* **Directions**: Reproduce word for word the lines between those holding "28: (303, 222, 9.65)" and "33: (557, 144, 6.98)", inclusive, and nothing else from the data below.

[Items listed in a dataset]
##############################

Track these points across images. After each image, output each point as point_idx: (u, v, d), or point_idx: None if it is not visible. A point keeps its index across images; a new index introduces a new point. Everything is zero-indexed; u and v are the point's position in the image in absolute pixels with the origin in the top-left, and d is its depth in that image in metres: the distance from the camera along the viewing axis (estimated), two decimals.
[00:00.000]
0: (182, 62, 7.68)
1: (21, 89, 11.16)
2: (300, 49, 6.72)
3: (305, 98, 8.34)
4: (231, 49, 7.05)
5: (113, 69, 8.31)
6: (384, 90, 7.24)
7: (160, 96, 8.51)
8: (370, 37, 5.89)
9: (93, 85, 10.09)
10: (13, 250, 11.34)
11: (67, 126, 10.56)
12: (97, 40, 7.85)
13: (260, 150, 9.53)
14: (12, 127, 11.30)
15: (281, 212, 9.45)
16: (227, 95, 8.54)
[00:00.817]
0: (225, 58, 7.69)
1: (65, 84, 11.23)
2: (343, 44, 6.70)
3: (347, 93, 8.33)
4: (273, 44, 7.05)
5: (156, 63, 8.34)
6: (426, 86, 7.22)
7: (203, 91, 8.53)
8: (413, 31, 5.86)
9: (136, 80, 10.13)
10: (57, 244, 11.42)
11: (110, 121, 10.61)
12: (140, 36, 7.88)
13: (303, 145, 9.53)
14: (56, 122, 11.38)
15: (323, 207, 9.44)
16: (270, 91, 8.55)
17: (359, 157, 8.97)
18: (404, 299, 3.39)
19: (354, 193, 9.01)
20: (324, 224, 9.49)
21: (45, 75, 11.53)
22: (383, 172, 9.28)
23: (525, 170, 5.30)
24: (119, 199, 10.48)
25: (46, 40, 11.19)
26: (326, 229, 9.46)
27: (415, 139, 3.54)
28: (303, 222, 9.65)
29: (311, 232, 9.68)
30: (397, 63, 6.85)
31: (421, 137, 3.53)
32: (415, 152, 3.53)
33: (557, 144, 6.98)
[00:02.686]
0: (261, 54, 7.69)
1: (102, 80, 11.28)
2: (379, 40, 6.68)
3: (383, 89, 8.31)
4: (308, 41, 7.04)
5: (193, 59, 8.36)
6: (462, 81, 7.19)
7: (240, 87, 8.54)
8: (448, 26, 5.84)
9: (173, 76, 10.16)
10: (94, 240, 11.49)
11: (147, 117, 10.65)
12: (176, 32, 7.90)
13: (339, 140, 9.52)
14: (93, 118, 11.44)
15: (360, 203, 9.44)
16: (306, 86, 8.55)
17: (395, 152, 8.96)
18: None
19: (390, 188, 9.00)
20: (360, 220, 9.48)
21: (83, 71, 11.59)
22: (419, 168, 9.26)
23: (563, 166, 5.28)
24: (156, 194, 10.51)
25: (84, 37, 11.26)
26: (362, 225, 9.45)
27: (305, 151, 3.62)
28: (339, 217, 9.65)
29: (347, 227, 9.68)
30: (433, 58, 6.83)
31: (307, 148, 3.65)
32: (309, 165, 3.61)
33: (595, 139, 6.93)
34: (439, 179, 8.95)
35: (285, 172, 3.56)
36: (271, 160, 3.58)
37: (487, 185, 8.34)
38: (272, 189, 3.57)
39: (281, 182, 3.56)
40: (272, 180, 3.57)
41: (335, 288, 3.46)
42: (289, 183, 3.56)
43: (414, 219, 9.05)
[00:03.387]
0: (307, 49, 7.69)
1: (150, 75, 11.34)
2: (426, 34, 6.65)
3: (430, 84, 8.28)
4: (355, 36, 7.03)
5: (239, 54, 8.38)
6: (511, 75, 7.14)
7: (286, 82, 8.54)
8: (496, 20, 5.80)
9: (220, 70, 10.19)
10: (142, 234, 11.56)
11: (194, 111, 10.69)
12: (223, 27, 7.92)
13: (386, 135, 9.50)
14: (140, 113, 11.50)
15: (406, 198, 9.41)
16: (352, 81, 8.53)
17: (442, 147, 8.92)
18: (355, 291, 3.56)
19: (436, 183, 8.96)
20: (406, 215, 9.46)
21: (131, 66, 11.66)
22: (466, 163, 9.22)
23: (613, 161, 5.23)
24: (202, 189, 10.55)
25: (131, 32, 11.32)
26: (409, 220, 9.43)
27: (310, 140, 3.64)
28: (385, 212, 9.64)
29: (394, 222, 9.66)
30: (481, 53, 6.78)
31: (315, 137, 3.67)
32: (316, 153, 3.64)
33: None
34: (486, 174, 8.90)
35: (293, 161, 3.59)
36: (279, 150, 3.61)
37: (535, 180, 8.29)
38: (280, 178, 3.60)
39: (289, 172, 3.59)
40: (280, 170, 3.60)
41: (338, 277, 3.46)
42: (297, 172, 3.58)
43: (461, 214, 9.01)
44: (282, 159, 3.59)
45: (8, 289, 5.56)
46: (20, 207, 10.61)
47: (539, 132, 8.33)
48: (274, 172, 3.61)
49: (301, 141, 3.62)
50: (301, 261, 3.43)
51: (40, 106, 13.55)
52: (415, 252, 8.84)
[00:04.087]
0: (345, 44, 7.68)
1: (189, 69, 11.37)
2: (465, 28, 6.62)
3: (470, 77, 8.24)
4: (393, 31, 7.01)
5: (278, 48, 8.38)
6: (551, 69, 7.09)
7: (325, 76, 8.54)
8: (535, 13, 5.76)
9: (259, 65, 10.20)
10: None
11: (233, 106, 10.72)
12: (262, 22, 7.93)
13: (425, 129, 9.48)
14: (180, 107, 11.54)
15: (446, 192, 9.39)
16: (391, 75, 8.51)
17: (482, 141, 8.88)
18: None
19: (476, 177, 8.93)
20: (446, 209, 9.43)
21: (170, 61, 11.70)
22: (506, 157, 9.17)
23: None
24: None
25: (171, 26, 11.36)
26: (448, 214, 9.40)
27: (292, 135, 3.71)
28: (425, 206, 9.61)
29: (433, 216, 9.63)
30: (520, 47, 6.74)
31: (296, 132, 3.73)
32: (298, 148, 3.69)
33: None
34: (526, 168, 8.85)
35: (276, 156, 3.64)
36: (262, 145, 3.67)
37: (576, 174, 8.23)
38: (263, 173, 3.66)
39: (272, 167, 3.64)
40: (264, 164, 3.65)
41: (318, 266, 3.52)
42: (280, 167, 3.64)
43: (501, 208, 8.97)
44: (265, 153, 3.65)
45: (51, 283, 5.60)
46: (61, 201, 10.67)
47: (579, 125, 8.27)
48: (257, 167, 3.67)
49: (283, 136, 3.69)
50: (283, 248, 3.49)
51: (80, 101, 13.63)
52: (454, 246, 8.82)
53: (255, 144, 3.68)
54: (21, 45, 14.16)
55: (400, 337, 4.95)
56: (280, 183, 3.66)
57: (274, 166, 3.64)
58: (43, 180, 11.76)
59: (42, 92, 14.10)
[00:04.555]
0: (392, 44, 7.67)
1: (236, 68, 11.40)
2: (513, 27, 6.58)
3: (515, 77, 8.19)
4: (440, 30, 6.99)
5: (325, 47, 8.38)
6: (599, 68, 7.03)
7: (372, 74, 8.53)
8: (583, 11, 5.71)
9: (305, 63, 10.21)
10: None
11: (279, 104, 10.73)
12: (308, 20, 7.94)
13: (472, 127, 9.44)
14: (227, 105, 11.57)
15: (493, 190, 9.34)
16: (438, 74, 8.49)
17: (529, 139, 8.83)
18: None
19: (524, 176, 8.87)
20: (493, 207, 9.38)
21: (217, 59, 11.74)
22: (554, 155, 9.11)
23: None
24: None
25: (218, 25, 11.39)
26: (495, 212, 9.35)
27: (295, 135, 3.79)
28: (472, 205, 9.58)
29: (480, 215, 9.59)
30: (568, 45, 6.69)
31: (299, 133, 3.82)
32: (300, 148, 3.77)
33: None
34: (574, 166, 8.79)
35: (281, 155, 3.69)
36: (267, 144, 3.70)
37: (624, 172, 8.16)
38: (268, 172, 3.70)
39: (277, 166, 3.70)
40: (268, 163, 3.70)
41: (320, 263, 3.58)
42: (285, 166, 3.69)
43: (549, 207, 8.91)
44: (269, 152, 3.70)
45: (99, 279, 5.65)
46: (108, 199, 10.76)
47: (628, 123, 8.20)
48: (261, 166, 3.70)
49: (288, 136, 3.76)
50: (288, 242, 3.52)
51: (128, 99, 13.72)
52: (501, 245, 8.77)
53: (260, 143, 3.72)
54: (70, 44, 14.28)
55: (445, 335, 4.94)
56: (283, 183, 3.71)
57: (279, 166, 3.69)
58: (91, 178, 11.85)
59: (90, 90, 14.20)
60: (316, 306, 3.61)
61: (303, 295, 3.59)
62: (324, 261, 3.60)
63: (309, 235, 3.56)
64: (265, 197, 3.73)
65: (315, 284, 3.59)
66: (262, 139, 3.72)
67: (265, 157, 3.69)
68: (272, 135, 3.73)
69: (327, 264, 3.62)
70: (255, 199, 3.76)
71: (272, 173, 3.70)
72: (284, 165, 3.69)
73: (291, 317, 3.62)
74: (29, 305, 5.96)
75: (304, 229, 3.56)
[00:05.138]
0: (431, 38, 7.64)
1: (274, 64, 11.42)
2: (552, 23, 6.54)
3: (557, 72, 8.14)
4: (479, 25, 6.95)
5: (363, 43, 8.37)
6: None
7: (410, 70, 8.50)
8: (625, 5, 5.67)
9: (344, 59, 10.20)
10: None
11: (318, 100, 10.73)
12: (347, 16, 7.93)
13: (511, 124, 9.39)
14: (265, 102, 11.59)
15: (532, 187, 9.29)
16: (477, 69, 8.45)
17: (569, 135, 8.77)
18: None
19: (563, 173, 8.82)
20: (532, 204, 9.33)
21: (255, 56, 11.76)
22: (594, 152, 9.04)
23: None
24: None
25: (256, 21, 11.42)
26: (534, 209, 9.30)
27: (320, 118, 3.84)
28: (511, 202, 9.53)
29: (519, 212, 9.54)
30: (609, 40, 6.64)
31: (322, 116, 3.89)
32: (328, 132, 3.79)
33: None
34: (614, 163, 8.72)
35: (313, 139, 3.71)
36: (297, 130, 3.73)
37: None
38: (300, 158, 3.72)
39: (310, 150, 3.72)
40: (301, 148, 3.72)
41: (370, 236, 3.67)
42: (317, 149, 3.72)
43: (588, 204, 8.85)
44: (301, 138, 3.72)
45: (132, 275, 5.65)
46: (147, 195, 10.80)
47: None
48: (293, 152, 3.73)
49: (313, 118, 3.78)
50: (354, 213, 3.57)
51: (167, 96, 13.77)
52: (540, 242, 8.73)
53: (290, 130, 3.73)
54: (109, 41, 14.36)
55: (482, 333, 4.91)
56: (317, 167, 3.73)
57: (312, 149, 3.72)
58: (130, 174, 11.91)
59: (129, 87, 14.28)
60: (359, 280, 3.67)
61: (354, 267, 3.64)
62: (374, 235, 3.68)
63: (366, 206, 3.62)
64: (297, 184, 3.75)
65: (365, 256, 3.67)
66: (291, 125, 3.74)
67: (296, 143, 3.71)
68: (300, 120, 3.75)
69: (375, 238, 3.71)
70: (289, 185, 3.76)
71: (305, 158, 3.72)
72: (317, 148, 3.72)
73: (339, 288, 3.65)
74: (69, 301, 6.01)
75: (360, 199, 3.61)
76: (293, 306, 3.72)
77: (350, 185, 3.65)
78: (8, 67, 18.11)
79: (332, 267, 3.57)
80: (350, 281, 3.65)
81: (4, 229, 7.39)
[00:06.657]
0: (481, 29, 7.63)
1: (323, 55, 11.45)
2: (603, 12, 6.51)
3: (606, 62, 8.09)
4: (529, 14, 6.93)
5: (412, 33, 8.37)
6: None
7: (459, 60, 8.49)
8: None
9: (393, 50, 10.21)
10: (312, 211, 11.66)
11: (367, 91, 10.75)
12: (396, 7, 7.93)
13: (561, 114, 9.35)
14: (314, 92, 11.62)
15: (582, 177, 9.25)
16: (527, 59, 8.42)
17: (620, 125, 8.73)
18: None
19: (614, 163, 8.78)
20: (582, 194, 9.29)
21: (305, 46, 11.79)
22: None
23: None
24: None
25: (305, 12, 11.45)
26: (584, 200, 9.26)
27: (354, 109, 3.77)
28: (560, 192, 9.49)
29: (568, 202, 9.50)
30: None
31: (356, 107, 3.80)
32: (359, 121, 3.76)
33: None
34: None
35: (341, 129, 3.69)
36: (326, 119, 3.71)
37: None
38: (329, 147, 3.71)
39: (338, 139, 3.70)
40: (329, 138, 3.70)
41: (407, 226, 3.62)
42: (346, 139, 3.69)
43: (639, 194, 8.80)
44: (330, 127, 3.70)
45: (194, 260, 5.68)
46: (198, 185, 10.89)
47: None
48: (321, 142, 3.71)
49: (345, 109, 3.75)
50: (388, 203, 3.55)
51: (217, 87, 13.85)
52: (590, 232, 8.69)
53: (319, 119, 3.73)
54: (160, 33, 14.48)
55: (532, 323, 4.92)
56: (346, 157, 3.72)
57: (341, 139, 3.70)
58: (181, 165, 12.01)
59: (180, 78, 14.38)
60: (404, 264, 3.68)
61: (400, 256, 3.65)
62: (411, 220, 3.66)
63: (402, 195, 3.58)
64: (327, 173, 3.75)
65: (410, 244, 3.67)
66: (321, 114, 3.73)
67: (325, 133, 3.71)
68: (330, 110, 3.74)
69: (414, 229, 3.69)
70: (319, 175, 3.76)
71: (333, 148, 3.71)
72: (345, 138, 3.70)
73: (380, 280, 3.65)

##############################

* **Result below**:
28: (303, 222, 9.65)
29: (311, 232, 9.68)
30: (397, 63, 6.85)
31: (421, 137, 3.53)
32: (415, 152, 3.53)
33: (557, 144, 6.98)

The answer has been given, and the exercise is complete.